El pasaje de este día comienza diciendo: “He venido a prender fuego en el mundo, ¡y ojalá estuviera ya ardiendo!”. El fuego que el Señor trae es el fuego purificador. Aquel necesario para calentar las frialdades de la fe. Sin este fuego nada del Reino se hace; él pone remedio al desánimo, seca la cobardía, quita el miedo, espabila la esperanza. Es el fuego que pone todo en movimiento hacia el Padre. Por eso, Jesús expresa su deseo de que ya estuviera ardiendo.
 
 El Señor nos quiere encendidos por el Espíritu. Pero primero tuvo que pasar por un bautismo, el cual le generó angustia hasta que se cumpliera. Se trata de su divina pasión. Ese fuego santo que nos regala ha tenido un precio alto. Un precio de cruz. Alguien se ha sacrificado para que la tibieza no nos consuma.
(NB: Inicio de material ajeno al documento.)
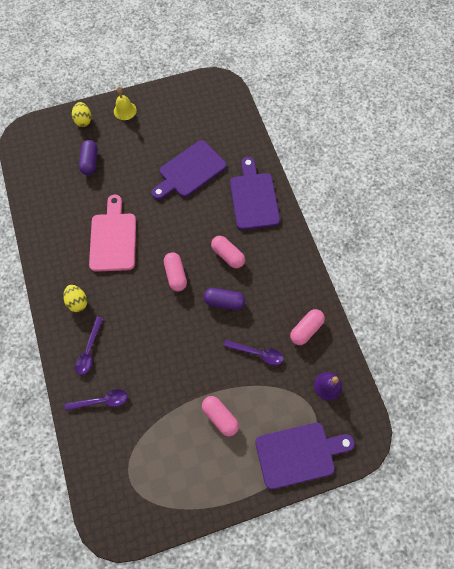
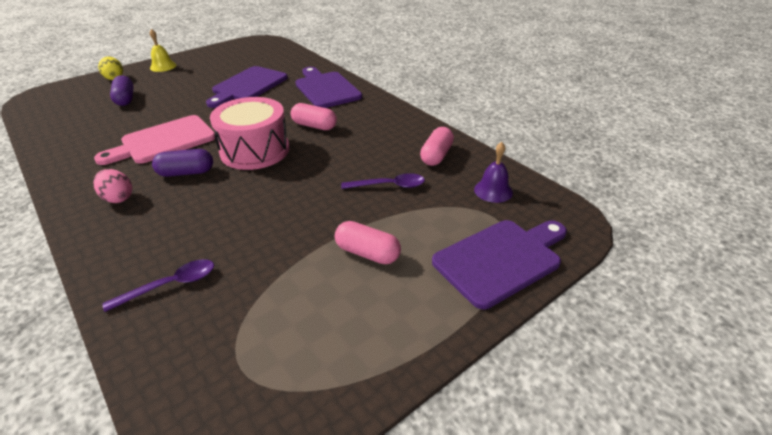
camera: 20 degrees left, 30 degrees down
(78, 302) = (118, 198): yellow egg -> pink egg
(89, 350) = (142, 237): purple spoon -> none
(113, 238) = (164, 141): pink cutting board -> pink cutting board turned 105 degrees counterclockwise
(176, 275) = (255, 150): pink capsule -> pink drum
(224, 301) = (325, 157): purple capsule -> purple capsule (186, 172)

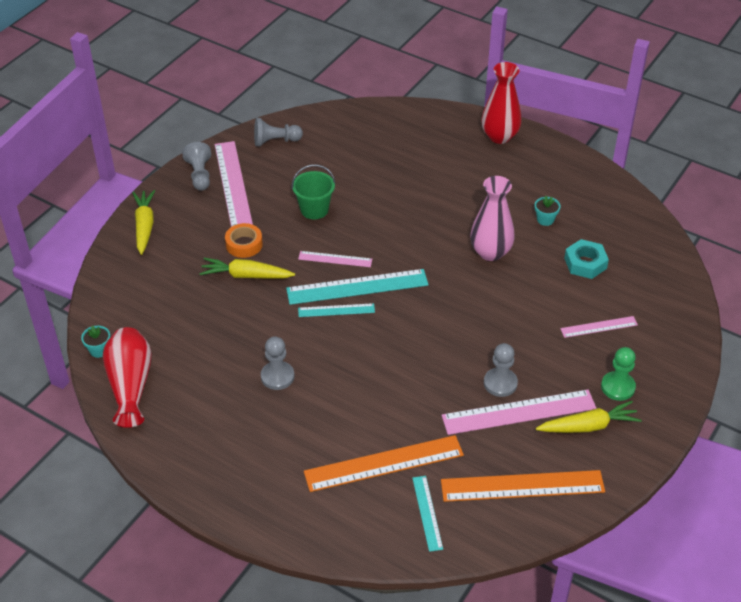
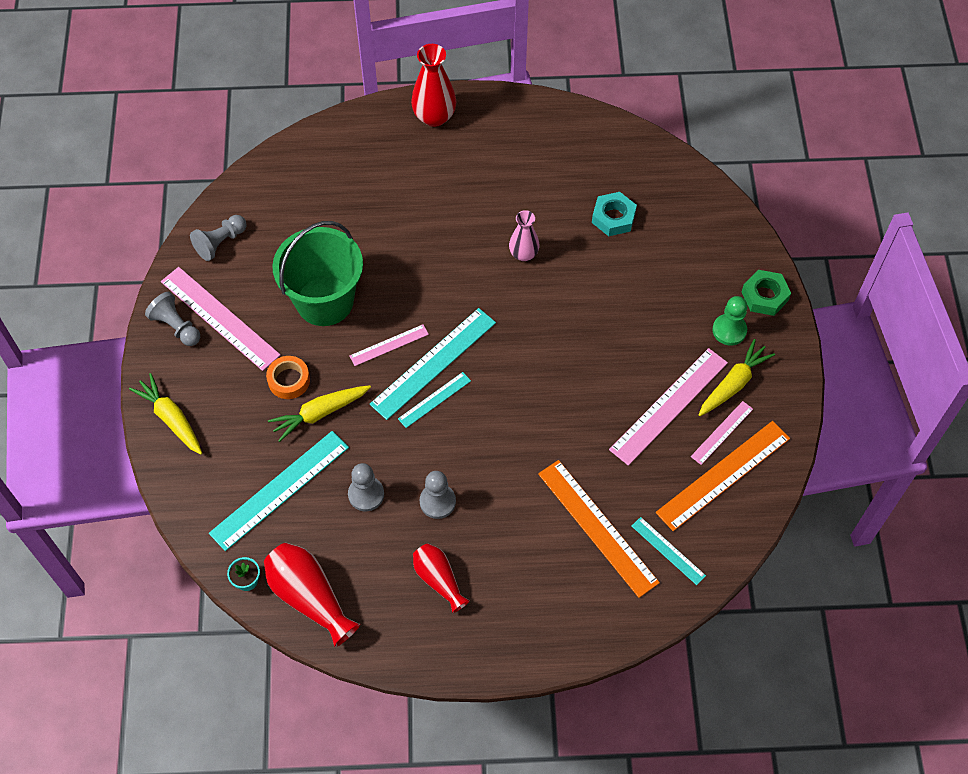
camera: 35 degrees left, 15 degrees up
(174, 307) = (279, 489): none -> turquoise ruler
(231, 428) = (439, 580): none -> red vase
(314, 209) = (324, 301): green bucket -> green bucket, size x1.81
(383, 463) = (597, 527): orange ruler -> orange ruler turned 75 degrees counterclockwise
(490, 252) = (523, 254): pink vase -> pink vase, size x0.64
(500, 383) = (633, 387): grey pawn -> grey pawn (366, 494)
(545, 219) = (545, 190): turquoise flower pot -> none
(598, 327) = (671, 278): pink ruler -> pink ruler (721, 432)
(671, 379) = (764, 296): none -> green nut

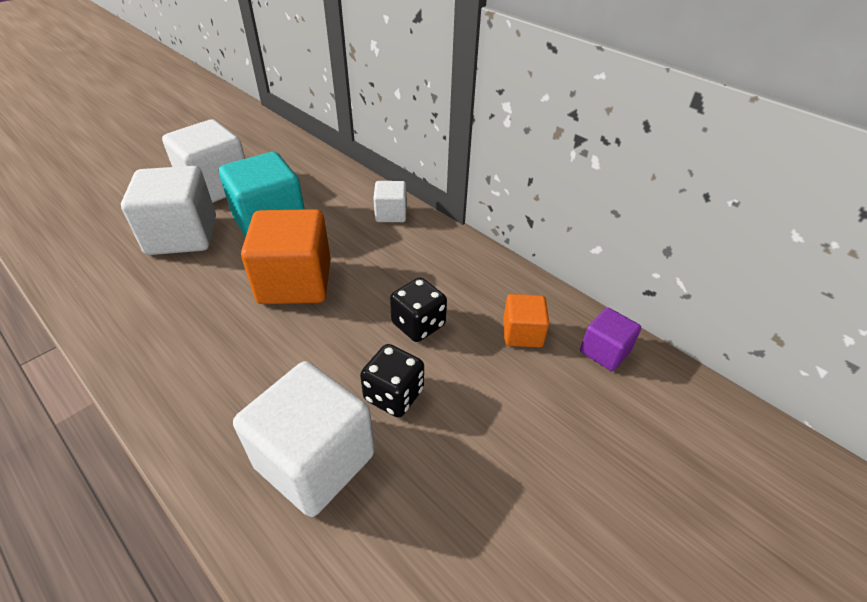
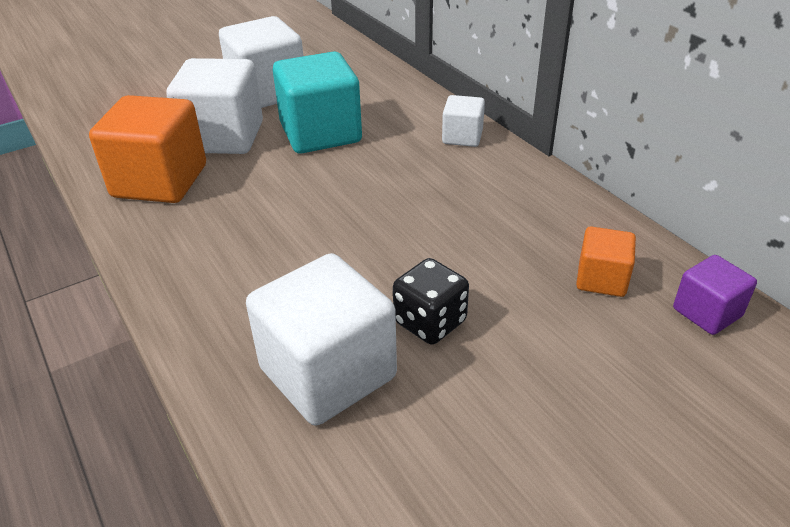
camera: 15 degrees right, 5 degrees down
(295, 282) = (338, 195): orange cube -> orange cube (160, 181)
(418, 324) = (473, 254): black dice -> none

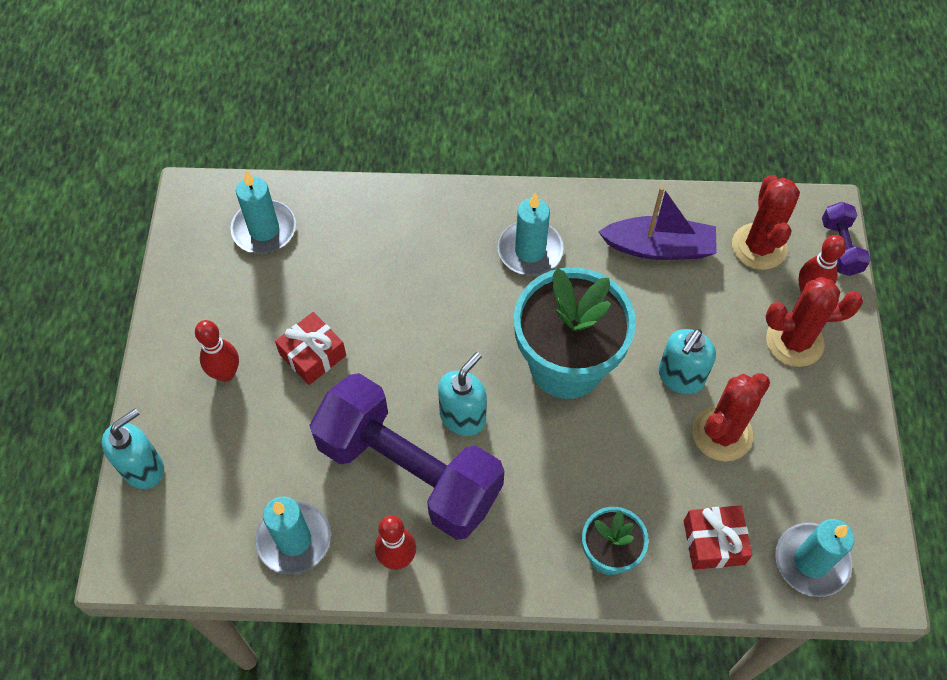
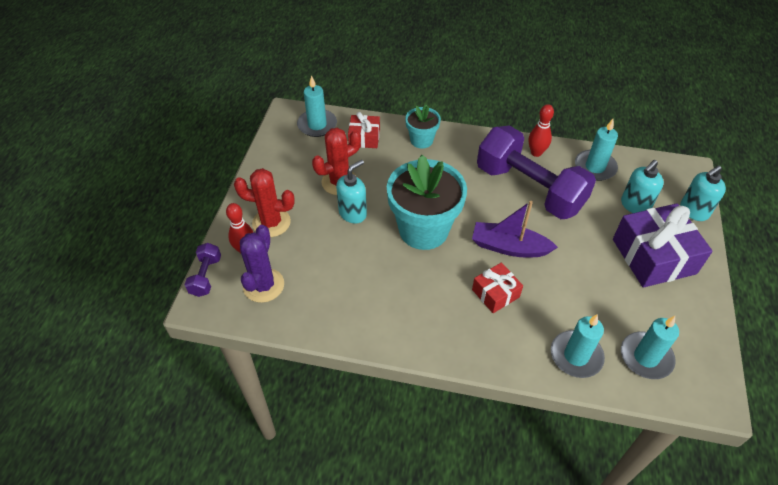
camera: 170 degrees left, 10 degrees down
(226, 373) = (653, 256): red bowling pin -> purple gift
(313, 355) = (595, 259): red gift -> red gift (495, 293)
(463, 417) = (494, 211): turquoise soap dispenser -> turquoise soap dispenser (634, 205)
(530, 251) = (434, 308): turquoise candle -> turquoise candle (576, 356)
(659, 247) = (336, 296): purple boat -> purple boat (509, 247)
(759, 247) = (263, 285): red cactus -> purple cactus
Él se ha convertido en leña para que nuestra noche tenga luz. Se ha consumido para que veamos claro en medio de las tinieblas. Queda a nosotros dejarnos alcanzar con su chispa, una chispa santa que nos toque el corazón, con esto basta para se esparza por el bosque de nuestras vidas.
 
Donde hay fuego divino las personas se dividen; no todas se dejan quemar. No todas entran en la dinámica del proceso purificador. El resplandor puede ahuyentar. El fuego no alcanza a los que están distantes. La separación del fuego genera pasividad ante el Reino, y esta es la “paz” que el Señor denuncia. Él no viene a traer la “paz” de la no implicación, de la comodidad, de la falta de compromiso.
 
El fuego del Señor trae división porque los quemados por Él saben escoger los lugares donde se sientan, las reuniones en las cuales participan, los amigos con los que planifican la vida, los criterios por los que se rigen. En fin, no los condicionan ni siquiera los lazos familiares; caminan con los que se han dejado quemar. En medio de una sociedad que promueve la frialdad espiritual, nuestra fe tiene que estar ardiendo para provocar el incendio hasta en los corazones de “leña verde”.
 
Señor, no han sido pocos los aguaceros que han atentado contra este fuego que has encendido en nosotros. Que siga ardiendo. Danos la valentía de dejarnos quemar cada día. Que el resplandor de tu gloria sea visible mediante nuestro testimonio. Deseamos que cada vez más las divisiones se disminuyan, porque a todos nos envuelva el resplandor de tu gracia.

1. ¿Cómo está mi fe: caliente, encendida, ardiendo?
2. ¿Estoy “cargando leña” para que no se apague el fuego divino en mi corazón?
3. ¿Soy chispa de Dios en la sociedad donde vivo?